Work to complete →
Every entry must be repeated exactly. Exclude all pictures.

The records →
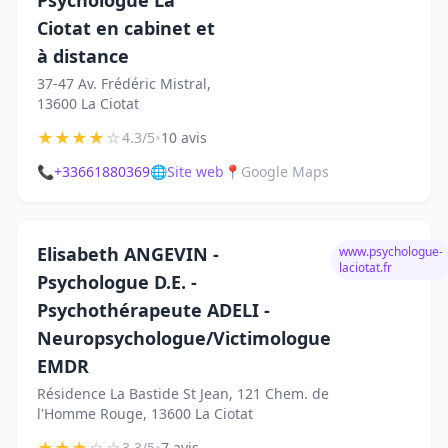
Psychologue La
Ciotat en cabinet et
à distance
37-47 Av. Frédéric Mistral,
13600 La Ciotat
★
★
★
★
☆
•
4.3/5
10 avis
📞
+33661880369
🌐
Site web
📍
Google Maps
Elisabeth ANGEVIN -
www.psychologue-
laciotat.fr
Psychologue D.E. -
Psychothérapeute ADELI -
Neuropsychologue/Victimologue
EMDR
Résidence La Bastide St Jean, 121 Chem. de
l'Homme Rouge, 13600 La Ciotat
3.3/5
7 avis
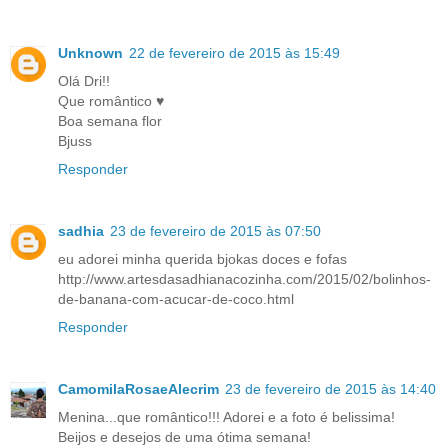
Unknown
22 de fevereiro de 2015 às 15:49
Olá Dri!!
Que romântico ♥
Boa semana flor
Bjuss
Responder
sadhia
23 de fevereiro de 2015 às 07:50
eu adorei minha querida bjokas doces e fofas
http://www.artesdasadhianacozinha.com/2015/02/bolinhos-
de-banana-com-acucar-de-coco.html
Responder
CamomilaRosaeAlecrim
23 de fevereiro de 2015 às 14:40
Menina...que romântico!!! Adorei e a foto é belissima!
Beijos e desejos de uma ótima semana!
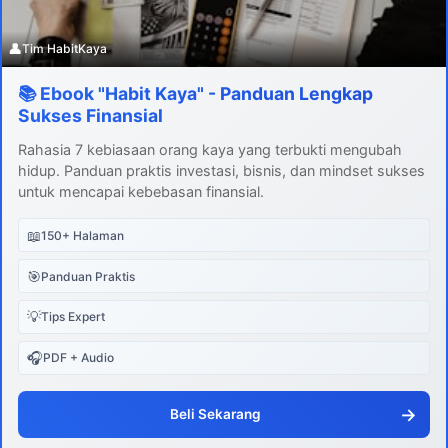
👤
Tim HabitKaya
📚 Ebook "Habit Kaya" - Panduan Lengkap
Sukses Finansial
Rahasia 7 kebiasaan orang kaya yang terbukti mengubah
hidup. Panduan praktis investasi, bisnis, dan mindset sukses
untuk mencapai kebebasan finansial.
📖
150+ Halaman
🎯
Panduan Praktis
💡
Tips Expert
🎧
PDF + Audio
→
Beli Sekarang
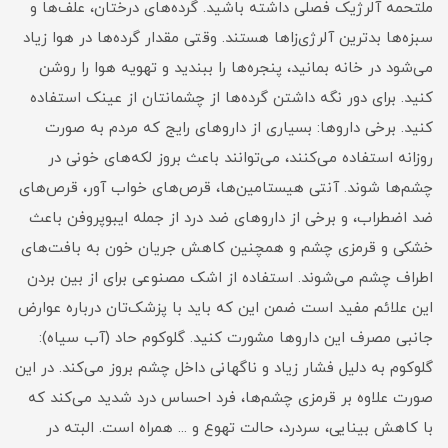
ملتحمه آلرژیک فصلی داشته باشید. گرده‌های درختان، علف‌ها و
سبزه‌ها بدترین آلرژی‌زا‌ها هستند. وقتی مقدار گرده‌ها در هوا زیاد
می‌شود در خانه بمانید، پنجره‌ها را ببندید و تهویه هوا را روشن
کنید. برای دور نگه داشتن گرده‌ها از چشمانتان از عینک استفاده
کنید. برخی داروها: بسیاری از دارو‌های رایج که مردم به صورت
روزانه استفاده می‌کنند، می‌توانند باعث بروز لکه‌های خونی در
چشم‌ها شوند. آنتی هیستامین‌ها، قرص‌های خواب آور، قرص‌های
ضد اضطراب، و برخی از دارو‌های ضد درد از جمله ایبوپروفن باعث
خشکی و قرمزی چشم و همچنین کاهش جریان خون به بافت‌های
اطراف چشم می‌شوند. استفاده از اشک مصنوعی برای از بین بردن
این علائم مفید است ضمن این که باید با پزشک‌تان درباره عوارض
جانبی مصرف این دارو‌ها مشورت کنید. گلوکوم حاد (آب سیاه):
گلوکوم به دلیل فشار زیاد و ناگهانی داخل چشم بروز می‌کند. در این
صورت علاوه بر قرمزی چشم‌ها، فرد احساس درد شدید می‌کند که
با کاهش بینایی، سردرد، حالت تهوع و ... همراه است. البته در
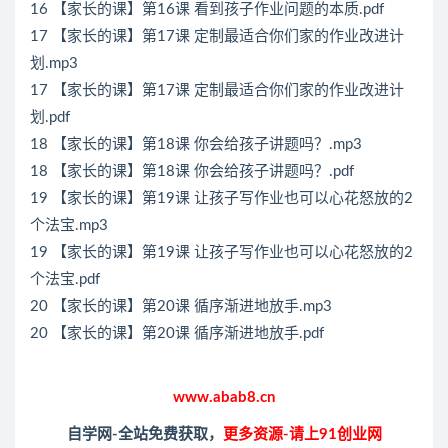
16 【家长的课】第16课 看到孩子作业问题的本质.pdf
17 【家长的课】第17课 定制最适合你们家的作业改进计
划.mp3
17 【家长的课】第17课 定制最适合你们家的作业改进计
划.pdf
18 【家长的课】第18课 你会给孩子讲题吗？.mp3
18 【家长的课】第18课 你会给孩子讲题吗？.pdf
19 【家长的课】第19课 让孩子写作业也可以心花怒放的2
个法宝.mp3
19 【家长的课】第19课 让孩子写作业也可以心花怒放的2
个法宝.pdf
20 【家长的课】第20课 循序渐进地放手.mp3
20 【家长的课】第20课 循序渐进地放手.pdf
www.abab8.cn
自学网-全站免费获取，
更多资源-请上91创业网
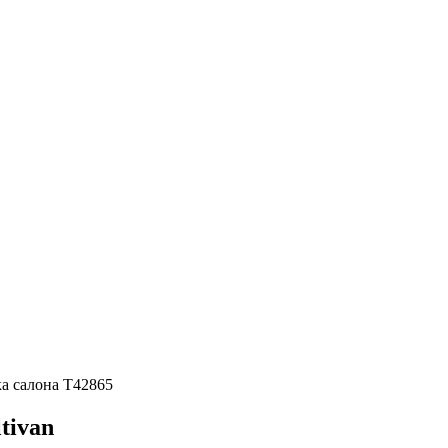
а салона T42865
tivan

Answer area →
Psychologue La
Ciotat en cabinet et
à distance
37-47 Av. Frédéric Mistral,
13600 La Ciotat
★
★
★
★
☆
•
4.3/5
10 avis
📞
+33661880369
🌐
Site web
📍
Google Maps
Elisabeth ANGEVIN -
www.psychologue-
laciotat.fr
Psychologue D.E. -
Psychothérapeute ADELI -
Neuropsychologue/Victimologue
EMDR
Résidence La Bastide St Jean, 121 Chem. de
l'Homme Rouge, 13600 La Ciotat
3.3/5
7 avis
Unknown
22 de fevereiro de 2015 às 15:49
Olá Dri!!
Que romântico ♥
Boa semana flor
Bjuss
Responder
sadhia
23 de fevereiro de 2015 às 07:50
eu adorei minha querida bjokas doces e fofas
http://www.artesdasadhianacozinha.com/2015/02/bolinhos-
de-banana-com-acucar-de-coco.html
Responder
CamomilaRosaeAlecrim
23 de fevereiro de 2015 às 14:40
Menina...que romântico!!! Adorei e a foto é belissima!
Beijos e desejos de uma ótima semana!
👤
Tim HabitKaya
📚 Ebook "Habit Kaya" - Panduan Lengkap
Sukses Finansial
Rahasia 7 kebiasaan orang kaya yang terbukti mengubah
hidup. Panduan praktis investasi, bisnis, dan mindset sukses
untuk mencapai kebebasan finansial.
📖
150+ Halaman
🎯
Panduan Praktis
💡
Tips Expert
🎧
PDF + Audio
→
Beli Sekarang
ملتحمه آلرژیک فصلی داشته باشید. گرده‌های درختان، علف‌ها و
سبزه‌ها بدترین آلرژی‌زا‌ها هستند. وقتی مقدار گرده‌ها در هوا زیاد
می‌شود در خانه بمانید، پنجره‌ها را ببندید و تهویه هوا را روشن
کنید. برای دور نگه داشتن گرده‌ها از چشمانتان از عینک استفاده
کنید. برخی داروها: بسیاری از دارو‌های رایج که مردم به صورت
روزانه استفاده می‌کنند، می‌توانند باعث بروز لکه‌های خونی در
چشم‌ها شوند. آنتی هیستامین‌ها، قرص‌های خواب آور، قرص‌های
ضد اضطراب، و برخی از دارو‌های ضد درد از جمله ایبوپروفن باعث
خشکی و قرمزی چشم و همچنین کاهش جریان خون به بافت‌های
اطراف چشم می‌شوند. استفاده از اشک مصنوعی برای از بین بردن
این علائم مفید است ضمن این که باید با پزشک‌تان درباره عوارض
جانبی مصرف این دارو‌ها مشورت کنید. گلوکوم حاد (آب سیاه):
گلوکوم به دلیل فشار زیاد و ناگهانی داخل چشم بروز می‌کند. در این
صورت علاوه بر قرمزی چشم‌ها، فرد احساس درد شدید می‌کند که
با کاهش بینایی، سردرد، حالت تهوع و ... همراه است. البته در
16 【家长的课】第16课 看到孩子作业问题的本质.pdf
17 【家长的课】第17课 定制最适合你们家的作业改进计
划.mp3
17 【家长的课】第17课 定制最适合你们家的作业改进计
划.pdf
18 【家长的课】第18课 你会给孩子讲题吗？.mp3
18 【家长的课】第18课 你会给孩子讲题吗？.pdf
19 【家长的课】第19课 让孩子写作业也可以心花怒放的2
个法宝.mp3
19 【家长的课】第19课 让孩子写作业也可以心花怒放的2
个法宝.pdf
20 【家长的课】第20课 循序渐进地放手.mp3
20 【家长的课】第20课 循序渐进地放手.pdf
www.abab8.cn
自学网-全站免费获取，
更多资源-请上91创业网
а салона T42865
tivan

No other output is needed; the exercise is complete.